What made this situation scarier is that he was emotionless almost the entire time he was yelling at Puke. It makes it scary for Puke, not me. I'm amused.

I said bye to the boys, none of them even acknowledged me as they were still wide-eyed, mouth opened. Hell, I was still in shock! But, I can see Louis outside of the building walking away angrily, so I best not test him. No time to dwell.

I kind of feel bad for Louis, honestly. I mean, that really deteriorates your ego when someone has an affair. But with an old man? He must feel horrible.

But, I'm bad at comforting so he'll have fun with being depressed while I just sit and watch.

When I reached Louis, he let his emotionless facade fall just a bit.

"Harry?" Louis said my name as if it were a question, like he didn't think I would actually come out with him.

"Louis." I replied.

"I thought you'd stay in there."

"With that scum-bag, Puke? No way. I'd much rather hang with you." I said, letting a little, and hopefully comforting, smile form on my face.

Louis' lip twitched up, then down again.

"C'mon, let's go on our date." Louis said, motioning to the other side of his car.

"Our what?" I asked him.

I didn't know it would happen so quick. I'm not ready! I'm wearing nothing special! Not even my lucky underwear!

"Our date, stupid."

"I know, but wh-"

"Harry, get in the car and we'll ask question on our wedding night."

"Okay then-wait, our what?"

"What did I say about questions?"

"But we're not-"

"Harry." Louis scolded.

"Fine."

Louis gave a victory smile and climbed into the drivers' side of the car, while I walked to the passengers side.

I have a good and bad feeling about what will happen today. Things could go horribly wrong, horribly right, or just horribly.

Once Louis and I both buckled up, he started the car and started to drive off. We're going in the opposite direction of where our houses are. Which leads me to believe we're heading far away.

It looks like he knows where he's going too:

Not looking at directions, turning his blinker on two miles before the turn, no hesitation, knows which roads to skip so he doesn't have to sit in a traffic light, and constantly looking not at the road. Well, these could just be signs of him being the god-like driver he is, or a sign of him leading me into no where, but whatever. We'll figure it out.

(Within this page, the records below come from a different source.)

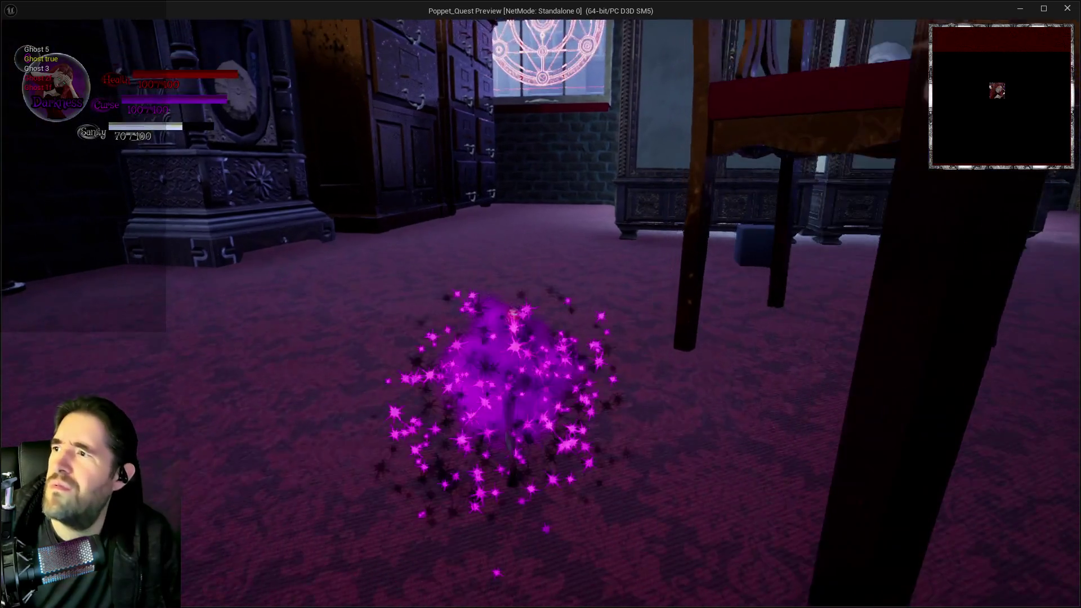
key("w")
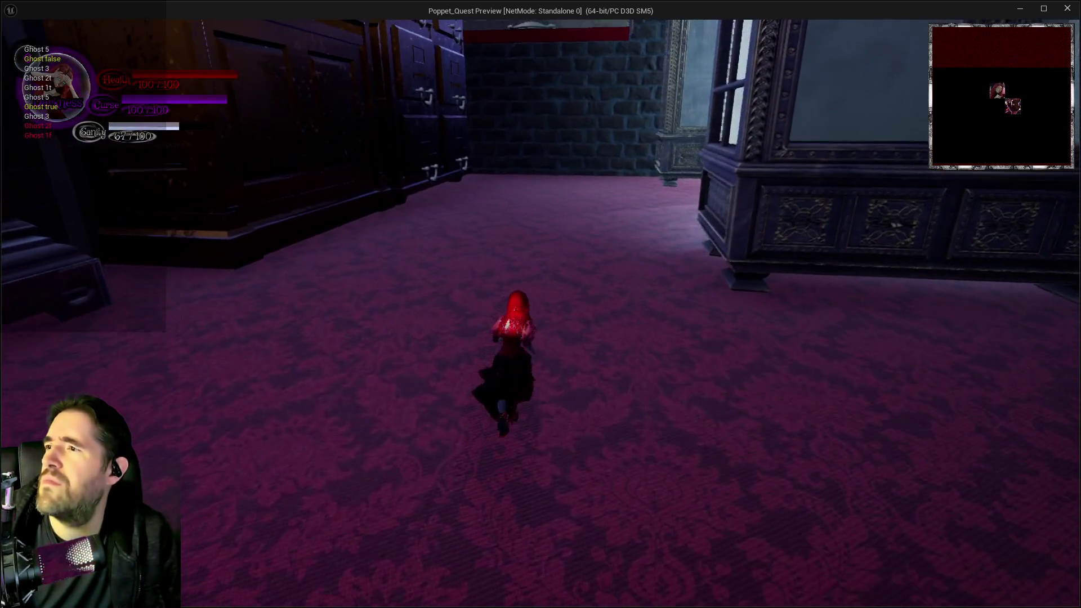
key("e")
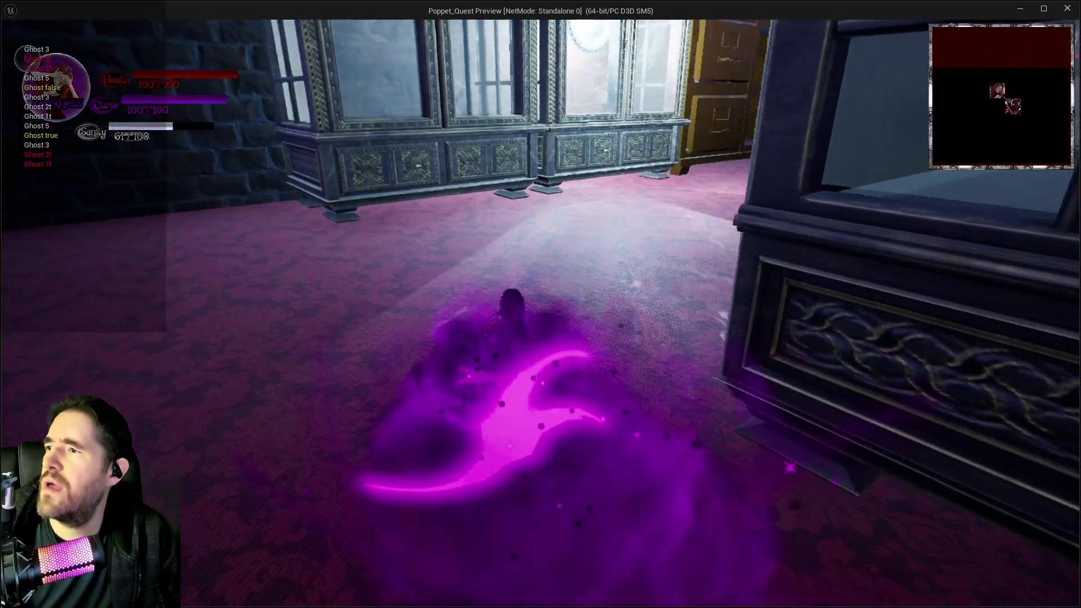
key("w")
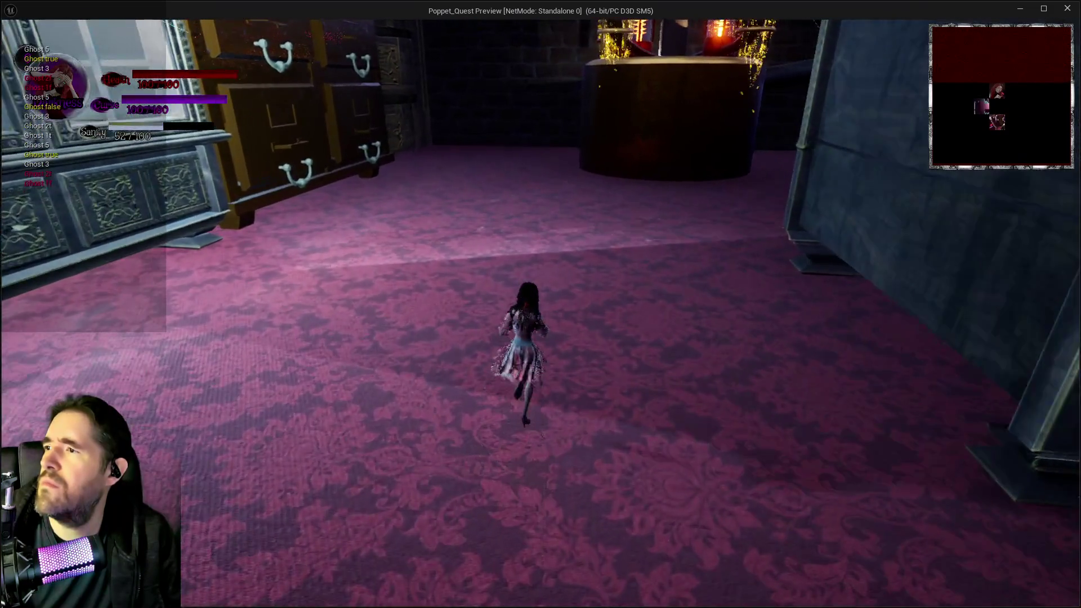
key("w")
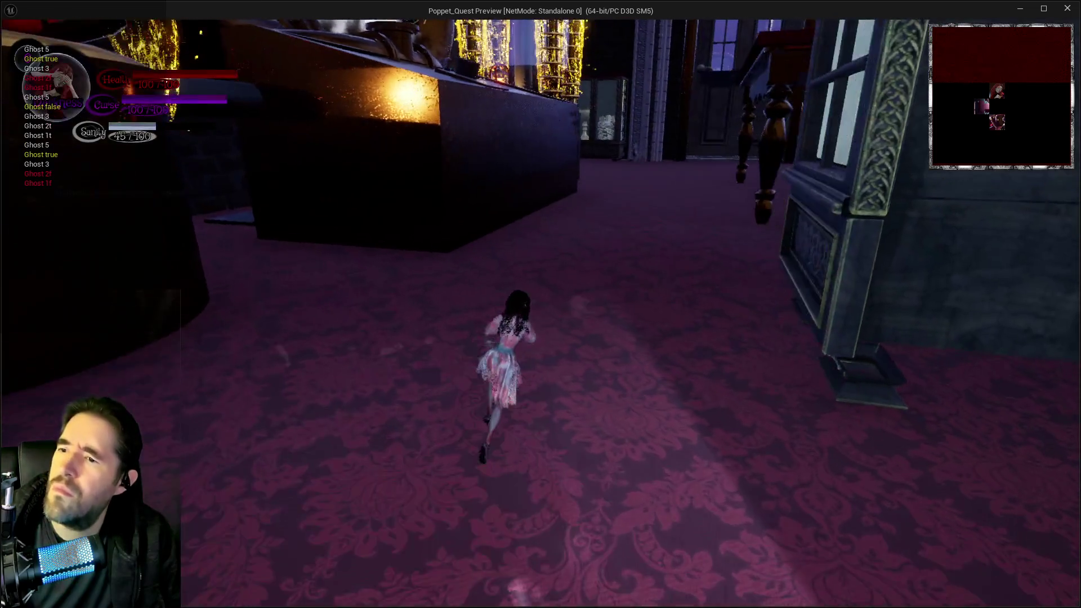
key("e")
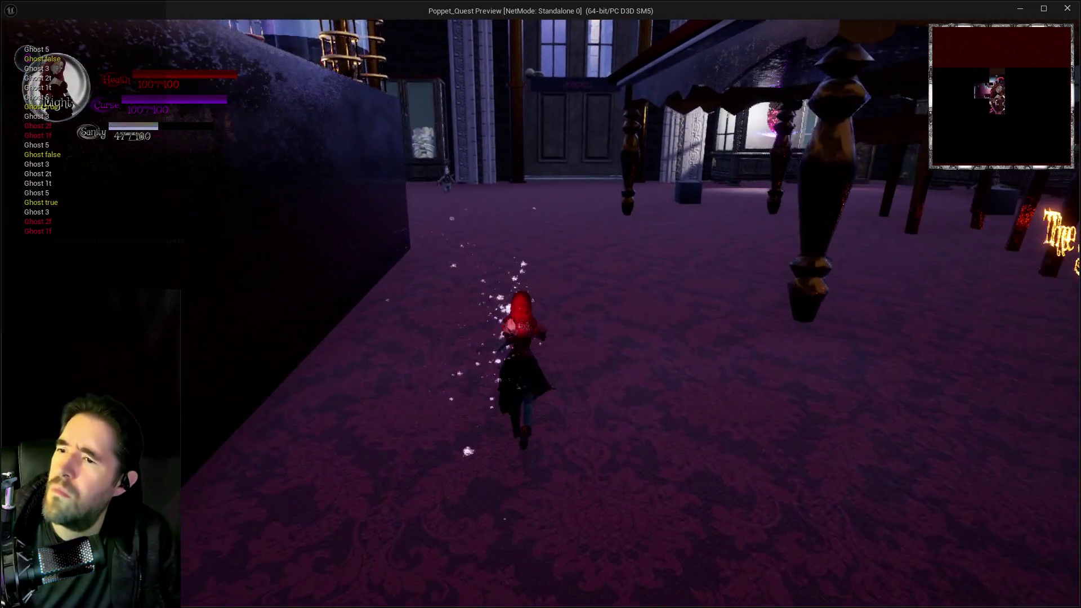
key("w")
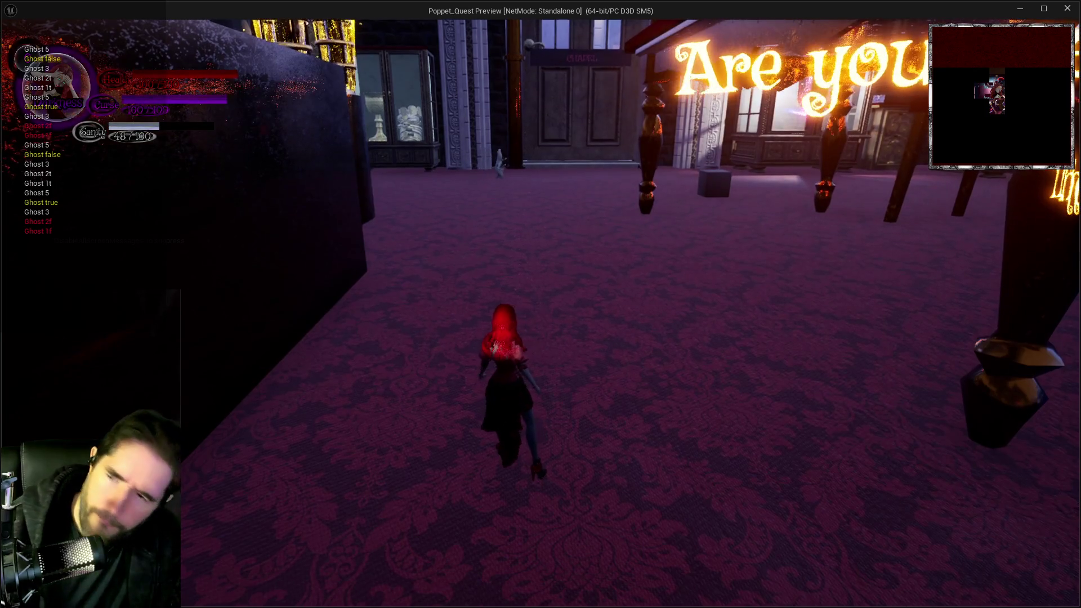
key("w")
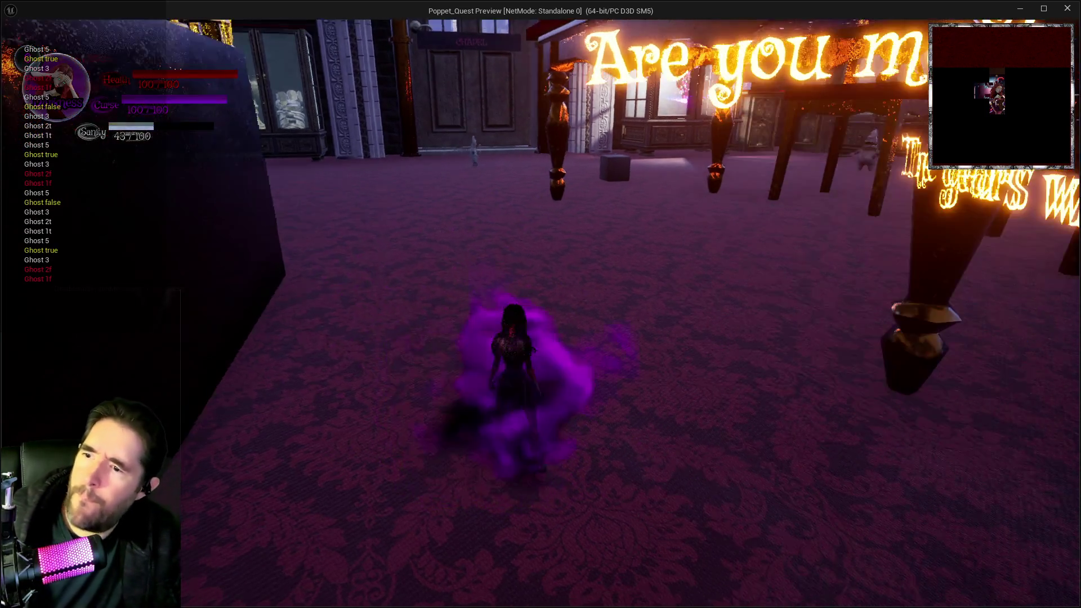
key("w")
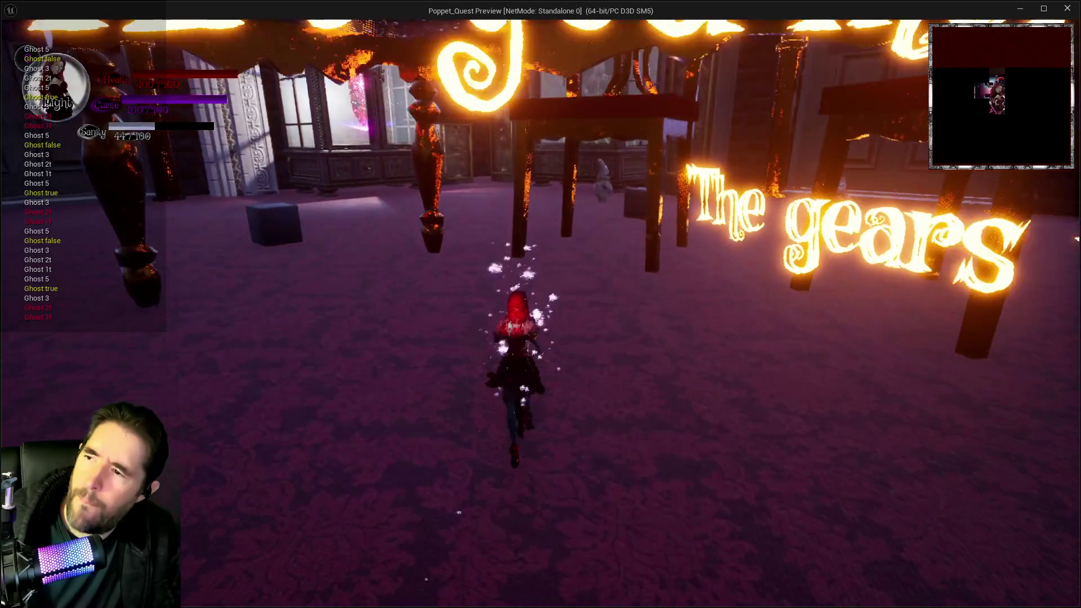
key("w")
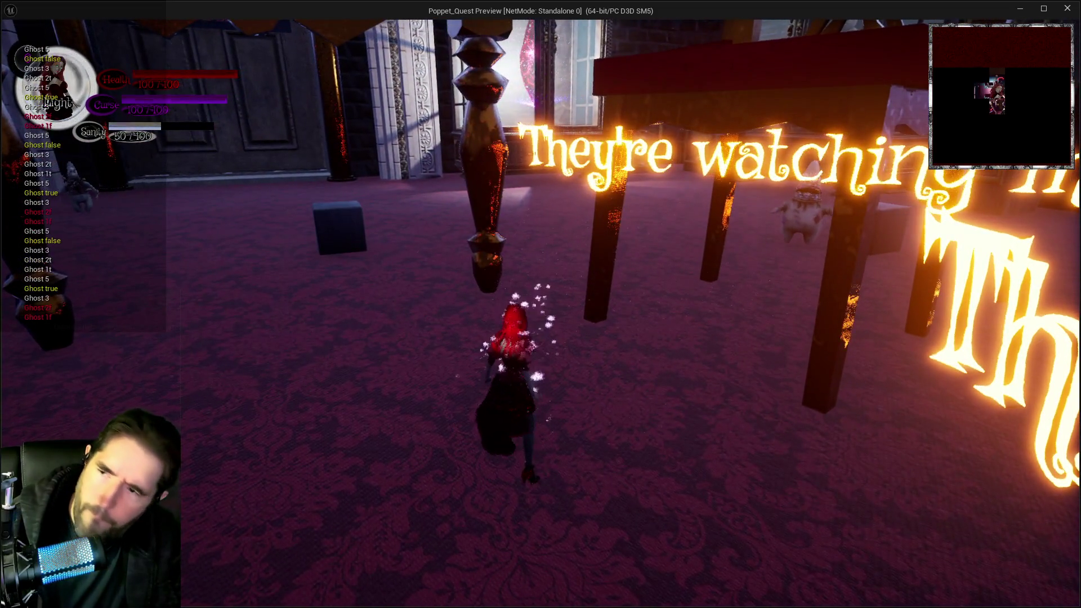
Step: Pause the game and move the pause menu selection up to Load Game
key("Escape")
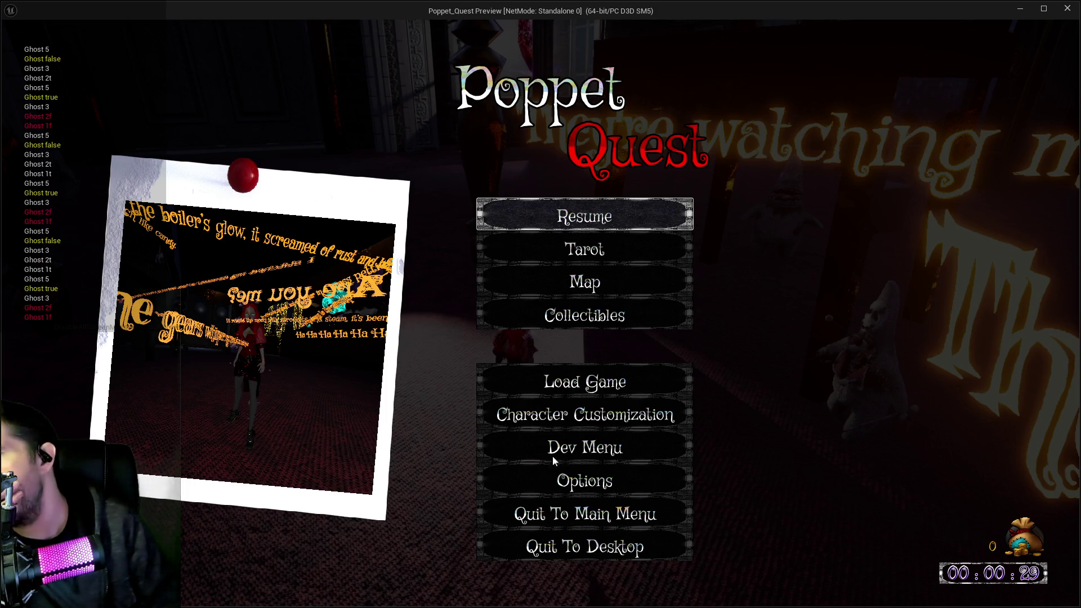
key("Up")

Watching Louis is bliss. His side profile is the best, jawline is perfect, button nose sticks up and out just right, you can see his blue eyes just a bit but you can still see the lightness and beauty of them.

I don't remember when I started realizing these things, but this sight just feels so..familiar. It feels like it belongs in my gaze. My whole life I've been wondering why I was put here, and if I were to have an answer and that answer was "to stare at Louis" I would accept my fate. I've never been so at peace than I am when I stare at Louis. I know I've felt this before.